Researchers have revealed unexpected variation in bee neural receptors, challenging current safety assessments of insecticides, which work by targeting these receptors.
Because bees use different versions of this receptor in different tissues and across species, it may be impossible to accurately predict the impacts of insecticide exposure on bees.
Farmers use insecticides to protect plant crops from being eaten by pests. Unfortunately, although many commonly used insecticides were initially thought to be safe, they can also harm wild bees and other beneficial pollinators.
A new study by researchers from Queen Mary University of London, published in Molecular Ecology, uncovers the molecular mechanism that explains why measuring and evaluating the effects of the insecticides is so difficult using the current assessment practices.

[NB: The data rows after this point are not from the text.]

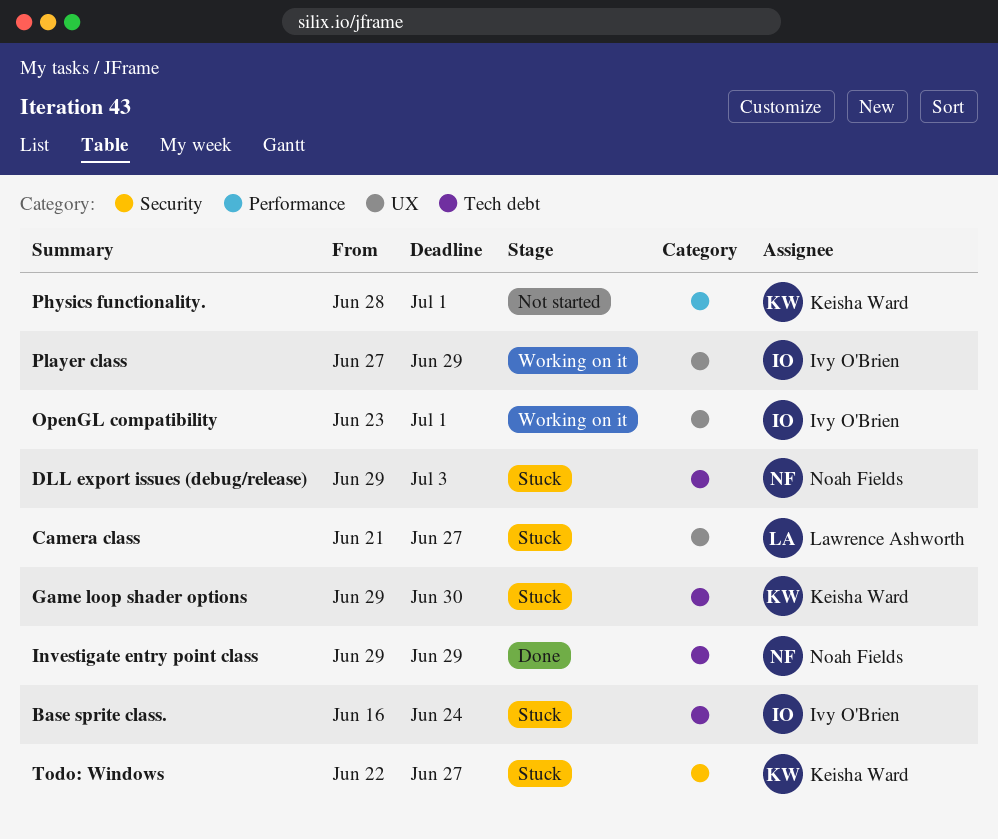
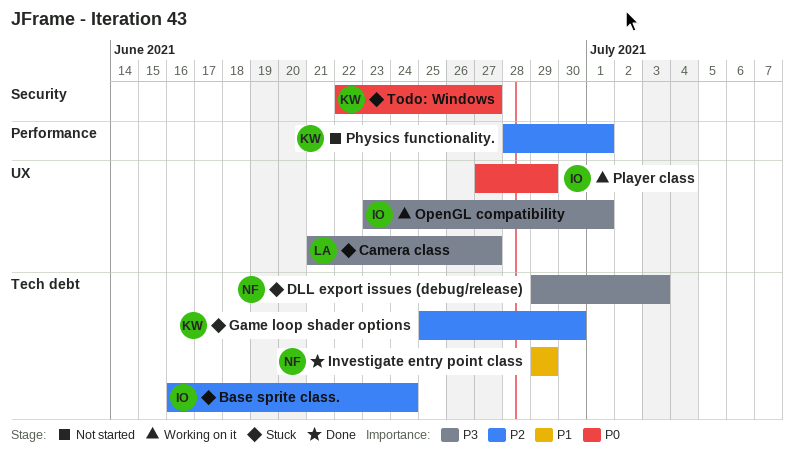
Game loop shader options, start: Jun 29 -> Jun 25

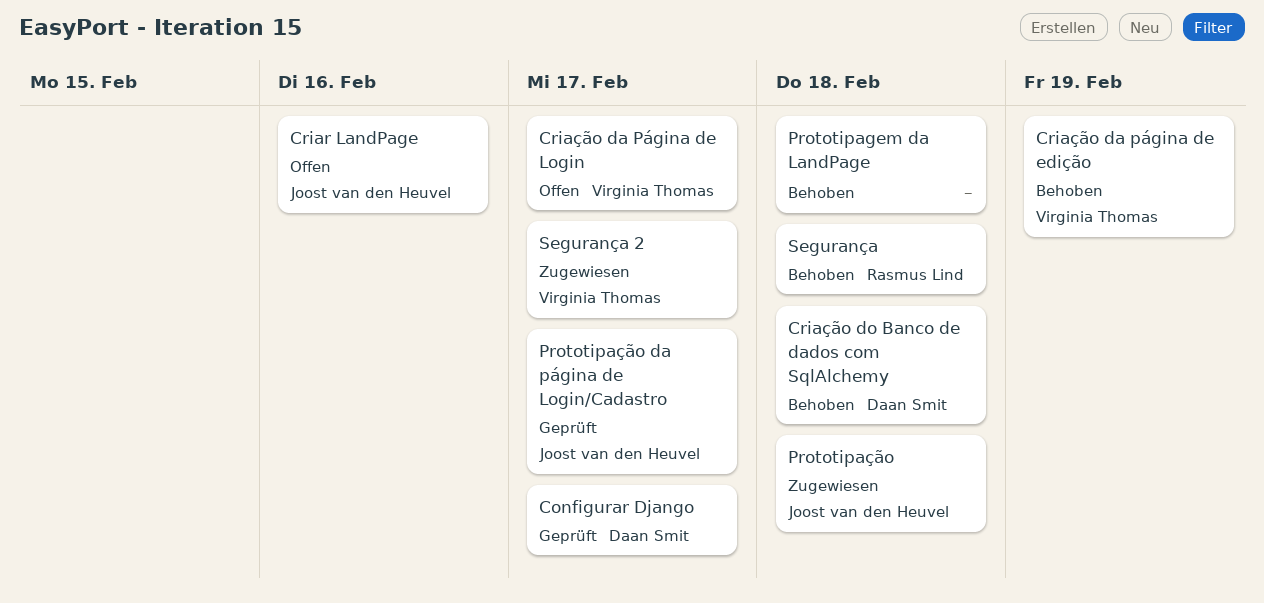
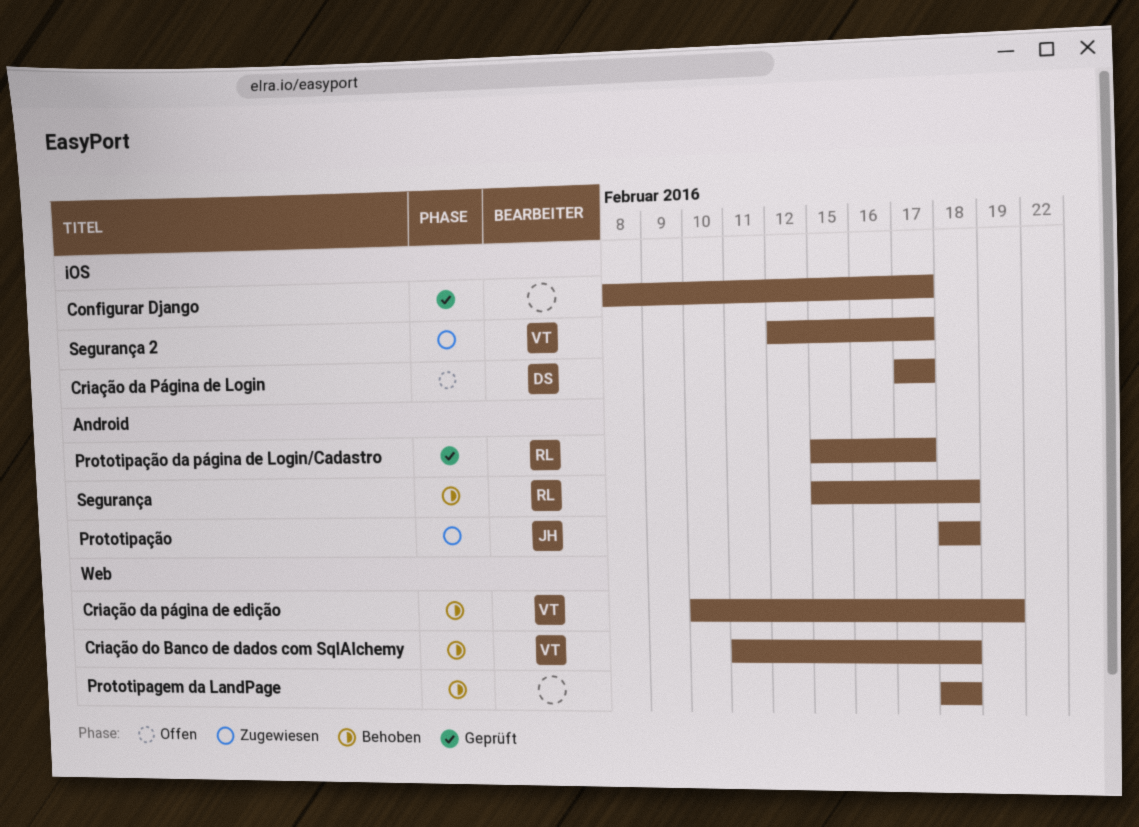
Configurar Django, owner: Daan Smit -> none
Criar LandPage: present -> none
Criação da Página de Login, owner: Virginia Thomas -> Daan Smit
Criação do Banco de dados com SqlAlchemy, owner: Daan Smit -> Virginia Thomas
Prototipação da página de Login/Cadastro, owner: Joost van den Heuvel -> Rasmus Lind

The most commonly used insecticides, which include neonicotinoids and their potential replacements, target a neural receptor that is present in all animals. The idea that bees might have different versions of this receptor had not yet been considered in insecticide safety evaluations. Also, it was unclear to what extend bees use these receptors outside the brain.
The researchers used high-resolution molecular techniques to understand how the bodies of bumble bees and honey bees build the neural receptor targeted by insecticides. The researchers found that in different tissues, the receptor is made using different components.
There were also major differences between bees of different ages and between species. The effects on an insecticide depend on how the receptor is built. Thus, the diverse manners through which the receptors are built can explain why the insecticides have extremely diverse effects.